### EXERCISE BRIEF
Output every entry below word for word, without its pictures.

Page-level text extractions:
********

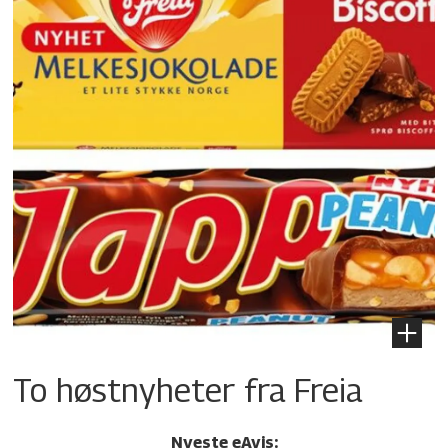
To høstnyheter fra Freia
Nyeste eAvis:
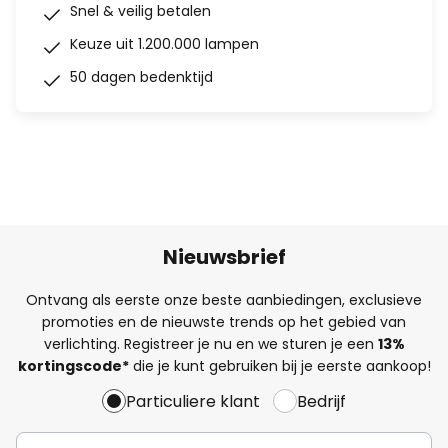
Snel & veilig betalen
Keuze uit 1.200.000 lampen
50 dagen bedenktijd
Nieuwsbrief
Ontvang als eerste onze beste aanbiedingen, exclusieve
promoties en de nieuwste trends op het gebied van
verlichting. Registreer je nu en we sturen je een
13%
kortingscode*
die je kunt gebruiken bij je eerste aankoop!
Particuliere klant
Bedrijf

********

### ANSWER TO THIS EXERCISE
To høstnyheter fra Freia
Nyeste eAvis:
Snel & veilig betalen
Keuze uit 1.200.000 lampen
50 dagen bedenktijd
Nieuwsbrief
Ontvang als eerste onze beste aanbiedingen, exclusieve
promoties en de nieuwste trends op het gebied van
verlichting. Registreer je nu en we sturen je een
13%
kortingscode*
die je kunt gebruiken bij je eerste aankoop!
Particuliere klant
Bedrijf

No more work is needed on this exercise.